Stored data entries
☆ ☆ ☆ ☆ ☆

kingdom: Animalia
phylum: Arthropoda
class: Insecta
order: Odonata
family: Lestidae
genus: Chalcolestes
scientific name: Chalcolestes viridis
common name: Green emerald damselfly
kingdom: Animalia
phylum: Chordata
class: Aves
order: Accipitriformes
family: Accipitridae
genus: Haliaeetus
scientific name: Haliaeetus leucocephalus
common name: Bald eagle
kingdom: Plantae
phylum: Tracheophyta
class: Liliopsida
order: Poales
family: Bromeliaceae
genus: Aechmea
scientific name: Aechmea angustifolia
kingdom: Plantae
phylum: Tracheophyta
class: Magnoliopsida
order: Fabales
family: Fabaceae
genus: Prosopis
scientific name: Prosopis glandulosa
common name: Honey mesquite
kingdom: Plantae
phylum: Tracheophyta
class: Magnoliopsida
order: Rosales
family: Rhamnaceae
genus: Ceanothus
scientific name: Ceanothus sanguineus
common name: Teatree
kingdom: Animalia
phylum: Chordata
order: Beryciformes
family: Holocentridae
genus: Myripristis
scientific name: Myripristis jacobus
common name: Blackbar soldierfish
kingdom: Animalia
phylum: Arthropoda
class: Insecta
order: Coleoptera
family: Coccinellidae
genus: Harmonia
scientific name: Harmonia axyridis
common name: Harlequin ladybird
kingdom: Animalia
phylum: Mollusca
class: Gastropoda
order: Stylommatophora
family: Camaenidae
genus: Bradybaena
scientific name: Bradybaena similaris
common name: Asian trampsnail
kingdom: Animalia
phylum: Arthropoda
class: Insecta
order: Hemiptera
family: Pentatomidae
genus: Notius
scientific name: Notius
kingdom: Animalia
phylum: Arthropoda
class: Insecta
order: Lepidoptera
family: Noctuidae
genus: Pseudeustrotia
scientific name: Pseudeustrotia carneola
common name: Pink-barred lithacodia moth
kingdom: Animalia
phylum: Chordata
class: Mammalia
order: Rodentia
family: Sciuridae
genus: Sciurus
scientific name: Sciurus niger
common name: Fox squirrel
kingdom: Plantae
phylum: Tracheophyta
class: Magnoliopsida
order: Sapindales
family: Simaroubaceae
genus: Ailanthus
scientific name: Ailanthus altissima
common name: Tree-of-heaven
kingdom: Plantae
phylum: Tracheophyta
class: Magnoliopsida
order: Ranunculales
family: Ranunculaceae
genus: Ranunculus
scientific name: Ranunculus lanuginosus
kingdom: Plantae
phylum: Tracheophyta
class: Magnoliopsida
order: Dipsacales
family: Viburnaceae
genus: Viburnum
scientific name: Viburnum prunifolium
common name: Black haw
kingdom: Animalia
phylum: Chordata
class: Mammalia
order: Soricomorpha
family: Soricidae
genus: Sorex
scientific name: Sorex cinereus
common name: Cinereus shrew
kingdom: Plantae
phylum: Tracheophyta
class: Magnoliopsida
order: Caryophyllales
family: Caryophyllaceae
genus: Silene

☆ ☆ ☆ ☆ ☆

Direction:
Edit all of the items so that each "common name" reads "vernacular name", and keep every other line unchanged.

Result of the exercise:
kingdom: Animalia
phylum: Arthropoda
class: Insecta
order: Odonata
family: Lestidae
genus: Chalcolestes
scientific name: Chalcolestes viridis
vernacular name: Green emerald damselfly
kingdom: Animalia
phylum: Chordata
class: Aves
order: Accipitriformes
family: Accipitridae
genus: Haliaeetus
scientific name: Haliaeetus leucocephalus
vernacular name: Bald eagle
kingdom: Plantae
phylum: Tracheophyta
class: Liliopsida
order: Poales
family: Bromeliaceae
genus: Aechmea
scientific name: Aechmea angustifolia
kingdom: Plantae
phylum: Tracheophyta
class: Magnoliopsida
order: Fabales
family: Fabaceae
genus: Prosopis
scientific name: Prosopis glandulosa
vernacular name: Honey mesquite
kingdom: Plantae
phylum: Tracheophyta
class: Magnoliopsida
order: Rosales
family: Rhamnaceae
genus: Ceanothus
scientific name: Ceanothus sanguineus
vernacular name: Teatree
kingdom: Animalia
phylum: Chordata
order: Beryciformes
family: Holocentridae
genus: Myripristis
scientific name: Myripristis jacobus
vernacular name: Blackbar soldierfish
kingdom: Animalia
phylum: Arthropoda
class: Insecta
order: Coleoptera
family: Coccinellidae
genus: Harmonia
scientific name: Harmonia axyridis
vernacular name: Harlequin ladybird
kingdom: Animalia
phylum: Mollusca
class: Gastropoda
order: Stylommatophora
family: Camaenidae
genus: Bradybaena
scientific name: Bradybaena similaris
vernacular name: Asian trampsnail
kingdom: Animalia
phylum: Arthropoda
class: Insecta
order: Hemiptera
family: Pentatomidae
genus: Notius
scientific name: Notius
kingdom: Animalia
phylum: Arthropoda
class: Insecta
order: Lepidoptera
family: Noctuidae
genus: Pseudeustrotia
scientific name: Pseudeustrotia carneola
vernacular name: Pink-barred lithacodia moth
kingdom: Animalia
phylum: Chordata
class: Mammalia
order: Rodentia
family: Sciuridae
genus: Sciurus
scientific name: Sciurus niger
vernacular name: Fox squirrel
kingdom: Plantae
phylum: Tracheophyta
class: Magnoliopsida
order: Sapindales
family: Simaroubaceae
genus: Ailanthus
scientific name: Ailanthus altissima
vernacular name: Tree-of-heaven
kingdom: Plantae
phylum: Tracheophyta
class: Magnoliopsida
order: Ranunculales
family: Ranunculaceae
genus: Ranunculus
scientific name: Ranunculus lanuginosus
kingdom: Plantae
phylum: Tracheophyta
class: Magnoliopsida
order: Dipsacales
family: Viburnaceae
genus: Viburnum
scientific name: Viburnum prunifolium
vernacular name: Black haw
kingdom: Animalia
phylum: Chordata
class: Mammalia
order: Soricomorpha
family: Soricidae
genus: Sorex
scientific name: Sorex cinereus
vernacular name: Cinereus shrew
kingdom: Plantae
phylum: Tracheophyta
class: Magnoliopsida
order: Caryophyllales
family: Caryophyllaceae
genus: Silene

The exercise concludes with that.